EXERCISE REQUIREMENTS: Put each line of text from the entries below into a Markdown table with two columns, No. and Line, numbering the rows and skipping blank lines. Leave the pictures out.

BEGIN SUPPLIED MATERIAL

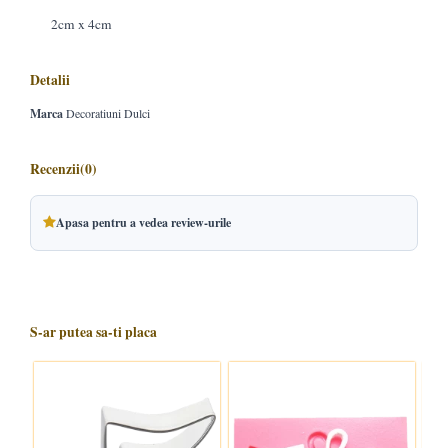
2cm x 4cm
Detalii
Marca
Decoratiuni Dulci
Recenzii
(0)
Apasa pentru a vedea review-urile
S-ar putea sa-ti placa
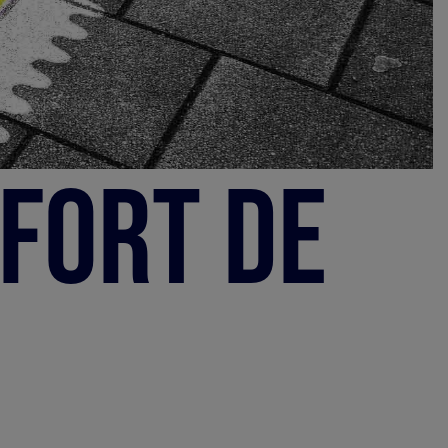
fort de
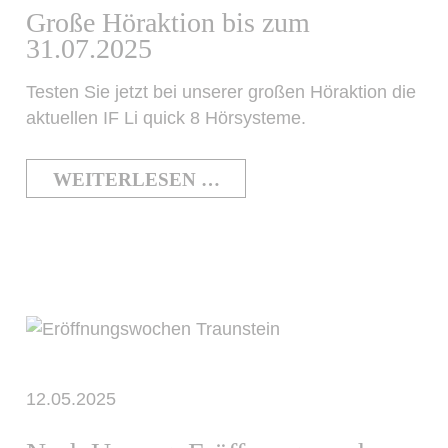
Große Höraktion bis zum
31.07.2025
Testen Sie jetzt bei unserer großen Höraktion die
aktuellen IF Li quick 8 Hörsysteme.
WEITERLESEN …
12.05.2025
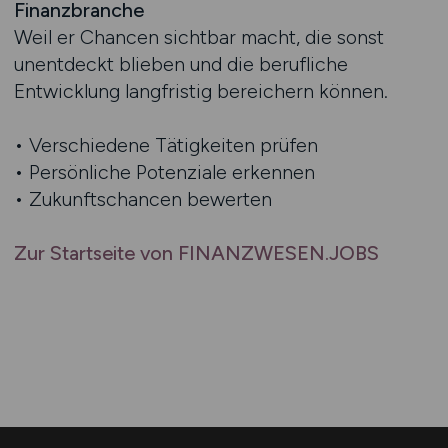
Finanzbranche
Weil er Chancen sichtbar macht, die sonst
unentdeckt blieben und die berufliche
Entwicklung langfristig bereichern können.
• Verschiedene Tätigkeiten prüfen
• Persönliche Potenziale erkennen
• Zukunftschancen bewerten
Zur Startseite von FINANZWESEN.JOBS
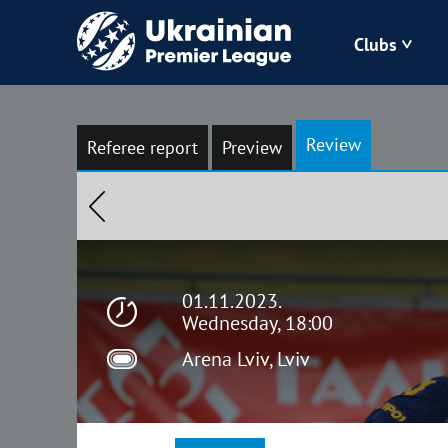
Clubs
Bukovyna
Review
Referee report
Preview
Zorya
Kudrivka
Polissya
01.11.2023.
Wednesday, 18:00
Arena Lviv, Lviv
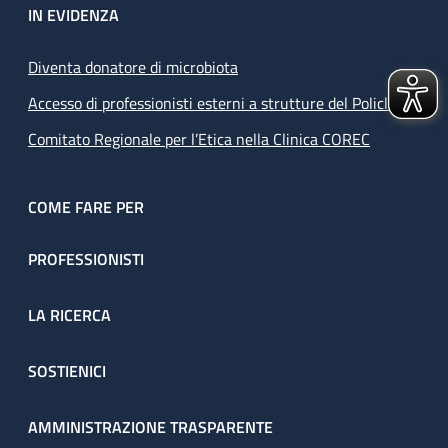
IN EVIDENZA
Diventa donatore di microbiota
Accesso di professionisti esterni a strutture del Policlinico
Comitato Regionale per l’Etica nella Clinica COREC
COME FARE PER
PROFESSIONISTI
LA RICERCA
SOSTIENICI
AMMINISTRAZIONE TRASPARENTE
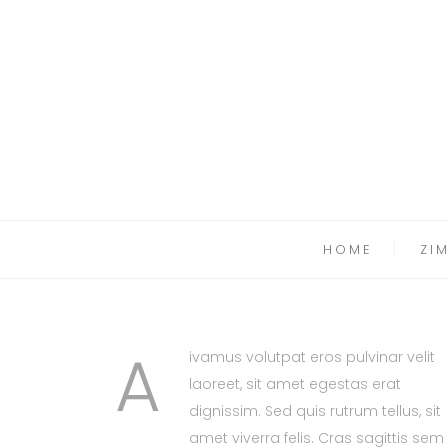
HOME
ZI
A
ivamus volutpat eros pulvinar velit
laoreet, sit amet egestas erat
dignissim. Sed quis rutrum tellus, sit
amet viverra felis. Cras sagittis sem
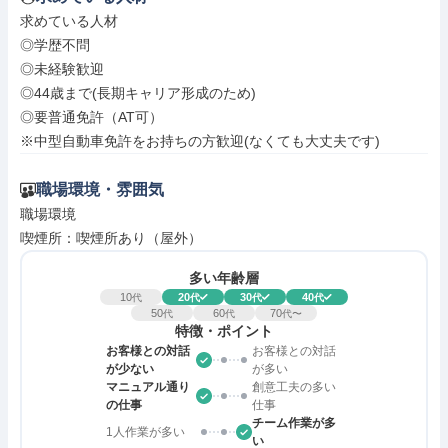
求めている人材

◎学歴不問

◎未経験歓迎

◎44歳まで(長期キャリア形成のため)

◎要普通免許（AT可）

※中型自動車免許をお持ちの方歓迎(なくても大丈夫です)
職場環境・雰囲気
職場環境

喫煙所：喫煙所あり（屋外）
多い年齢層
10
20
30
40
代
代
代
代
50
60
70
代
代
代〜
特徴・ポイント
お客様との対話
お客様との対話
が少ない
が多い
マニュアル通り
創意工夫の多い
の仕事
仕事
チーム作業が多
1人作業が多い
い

END SUPPLIED MATERIAL

WRITTEN RESPONSE:
| No. | Line |
|---|---|
| 1 | 2cm x 4cm |
| 2 | Detalii |
| 3 | Marca |
| 4 | Decoratiuni Dulci |
| 5 | Recenzii |
| 6 | (0) |
| 7 | Apasa pentru a vedea review-urile |
| 8 | S-ar putea sa-ti placa |
| 9 | fort de |
| 10 | Große Höraktion bis zum |
| 11 | 31.07.2025 |
| 12 | Testen Sie jetzt bei unserer großen Höraktion die |
| 13 | aktuellen IF Li quick 8 Hörsysteme. |
| 14 | WEITERLESEN … |
| 15 | 12.05.2025 |
| 16 | Finanzbranche |
| 17 | Weil er Chancen sichtbar macht, die sonst |
| 18 | unentdeckt blieben und die berufliche |
| 19 | Entwicklung langfristig bereichern können. |
| 20 | • Verschiedene Tätigkeiten prüfen |
| 21 | • Persönliche Potenziale erkennen |
| 22 | • Zukunftschancen bewerten |
| 23 | Zur Startseite von FINANZWESEN.JOBS |
| 24 | Clubs |
| 25 | Bukovyna |
| 26 | Review |
| 27 | Referee report |
| 28 | Preview |
| 29 | Zorya |
| 30 | Kudrivka |
| 31 | Polissya |
| 32 | 01.11.2023. |
| 33 | Wednesday, 18:00 |
| 34 | Arena Lviv, Lviv |
| 35 | IN EVIDENZA |
| 36 | Diventa donatore di microbiota |
| 37 | Accesso di professionisti esterni a strutture del Policlinico |
| 38 | Comitato Regionale per l’Etica nella Clinica COREC |
| 39 | COME FARE PER |
| 40 | PROFESSIONISTI |
| 41 | LA RICERCA |
| 42 | SOSTIENICI |
| 43 | AMMINISTRAZIONE TRASPARENTE |
| 44 | HOME |
| 45 | ZI |
| 46 | A |
| 47 | ivamus volutpat eros pulvinar velit |
| 48 | laoreet, sit amet egestas erat |
| 49 | dignissim. Sed quis rutrum tellus, sit |
| 50 | amet viverra felis. Cras sagittis sem |
| 51 | 求めている人材 |
| 52 | ◎学歴不問 |
| 53 | ◎未経験歓迎 |
| 54 | ◎44歳まで(長期キャリア形成のため) |
| 55 | ◎要普通免許（AT可） |
| 56 | ※中型自動車免許をお持ちの方歓迎(なくても大丈夫です) |
| 57 | 職場環境・雰囲気 |
| 58 | 職場環境 |
| 59 | 喫煙所：喫煙所あり（屋外） |
| 60 | 多い年齢層 |
| 61 | 10 |
| 62 | 20 |
| 63 | 30 |
| 64 | 40 |
| 65 | 代 |
| 66 | 代 |
| 67 | 代 |
| 68 | 代 |
| 69 | 50 |
| 70 | 60 |
| 71 | 70 |
| 72 | 代 |
| 73 | 代 |
| 74 | 代〜 |
| 75 | 特徴・ポイント |
| 76 | お客様との対話 |
| 77 | お客様との対話 |
| 78 | が少ない |
| 79 | が多い |
| 80 | マニュアル通り |
| 81 | 創意工夫の多い |
| 82 | の仕事 |
| 83 | 仕事 |
| 84 | チーム作業が多 |
| 85 | 1人作業が多い |
| 86 | い |